İsveç'teki Türkiye Büyükelçiliği önünde Kur'an-ı Kerim yakma olayına tepki gösteren il başkanları, Müslümanın kutsal kitabı olan Kur'an-ı Kerim'i yakmaları kabul edilemez olduğunu ve bir an önce siyasi, ekonomik ve diplomatik tüm ilişkiler gözden geçirilerek İsveç hükümetine karşı bir yaptırım yapılması konusunda çağrısında bulundular.
HÜDA PAR Diyarbakır İl Başkanı Faruk Dinç, "Bu saldırı açıkçası tüm İslam alemine ve sağduyulu tüm insanlığa karşı işlenmiş bir nefret suçudur. Bu nefret suçu, hiçbir şekilde özgürlük olarak değerlendirilemez. Nefret suçunu işleyen zalimler, aslında şunu gösteriyorlar. Kur'an; hakikati, adaleti toplumsal huzuru barındırıyor ve bu zalimler aslında hakikate, adalete ve toplumsal huzura karşı bu nefret suçunu işliyorlar. Bu bir düşünce özgürlüğü olamaz. Eğer dünya olarak insanlık ailesi bu alçaklığa tepkisini göstermezse yeryüzünde tüm insanlığa karşı kaotik ortamlar oluşacaktır. Çünkü diğer din ve inanışlar veya diğer fikirlere karşı da bu alçaklık tekrardan işlenecektir. Bu konuda İsveç hükümeti veya bu alçaklığı işleyen siyasetçi kim ise şunu net bilsin ki Kur'an'ın sayfalarını yakmakla bu hakikati söndüremez. Kur'an'ın harflerini yakmakla bu adaleti ve bu güneşi söndüremezsiniz, bu dünyayı karanlığa ve zulümata çeviremez. Çünkü biz Kur'an'ın hakikatlerini ve harflerini zihnimize kazmışız." şeklinde konuştu.

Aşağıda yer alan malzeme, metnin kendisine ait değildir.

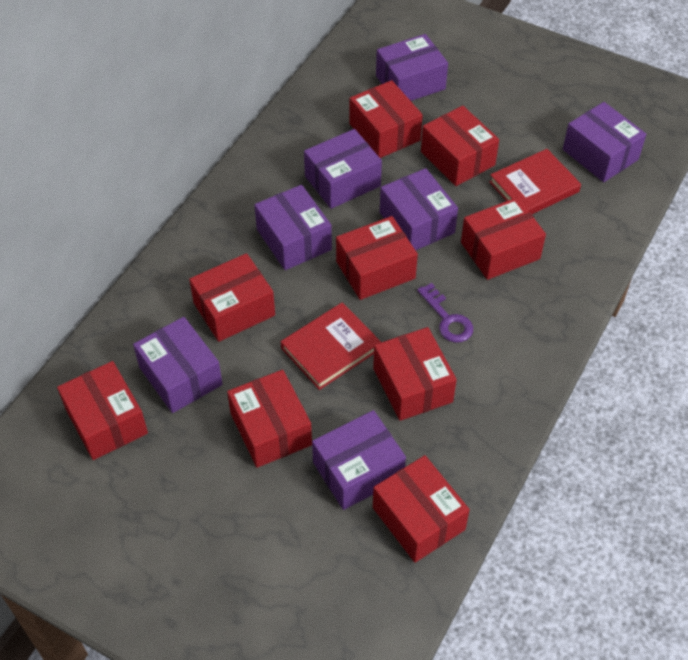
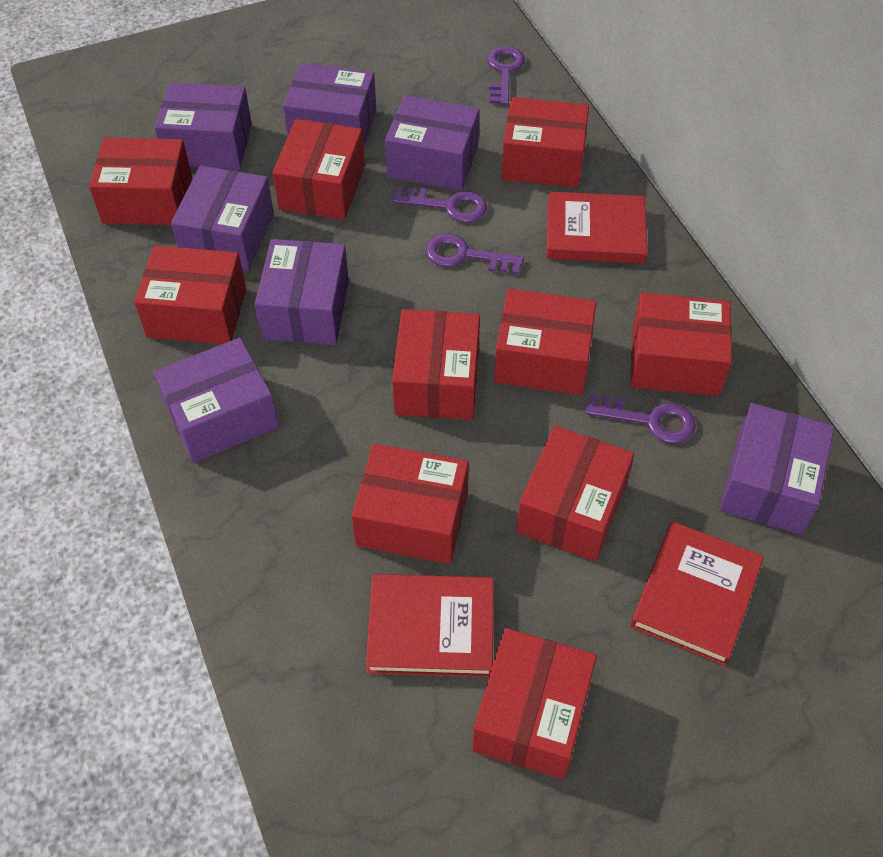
purple key: [417,283,473,343] = 1 -> [392,186,487,223] [426,234,524,275] [487,46,525,105] [585,393,696,443] = 4
red book: [281,303,381,390] [489,149,581,214] = 2 -> [366,574,494,678] [547,192,647,264] [630,521,764,666] = 3
red box: [57,361,148,460] [189,253,275,342] [227,370,312,468] [336,216,418,300] [349,80,423,158] [373,327,457,421] [373,455,470,563] [421,106,499,186] [461,197,546,280] = 9 -> [89,137,192,225] [134,245,246,344] [273,119,365,220] [352,444,469,564] [392,309,480,420] [472,628,597,780] [494,289,596,395] [501,97,589,188] [516,426,634,562] [630,293,732,396] = 10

"İsveç hükümeti veya bu alçaklığı işleyen siyasetçi kim ise şunu net bilsin ki Kur'an'ın sayfalarını yakmakla bu hakikati söndüremez"
Dinç, "Bu yönüyle Kur'an sayfalarını yakmakla bu hakikatleri söndürmeyeceğini tüm dünyaya ya da buradan duyurmak istiyoruz. Kur'an meselesi bizim kırmızı çizgimizdir, iman meselemizdir, varlığımız ve Cihat sebebimizdir. Bu yönüyle İslam alemine ve sağ duyulu tüm insanlığa çağrıda bulunuyoruz ve diyoruz ki her şeyden önce İslam alemi, idarecileri ve devlet yetkilileri bu alçakça saldırıya karşı açık net bir tavır almalı ve bunlara karşı somut yaptırımlar yapmalıdır. Siyasi, ekonomik ve diplomatik tüm ilişkilerini gözden geçirmelidir. İsveç hükümetine karşı bir yaptırım yapılmalıdır. Tüm insanlık ve İslam alemi de bu nefret suçuna karşı bir duruş sergilemeli ve bunlara karşı tepkisini net bir şekilde ortaya koymalıdır." ifadelerini kullandı.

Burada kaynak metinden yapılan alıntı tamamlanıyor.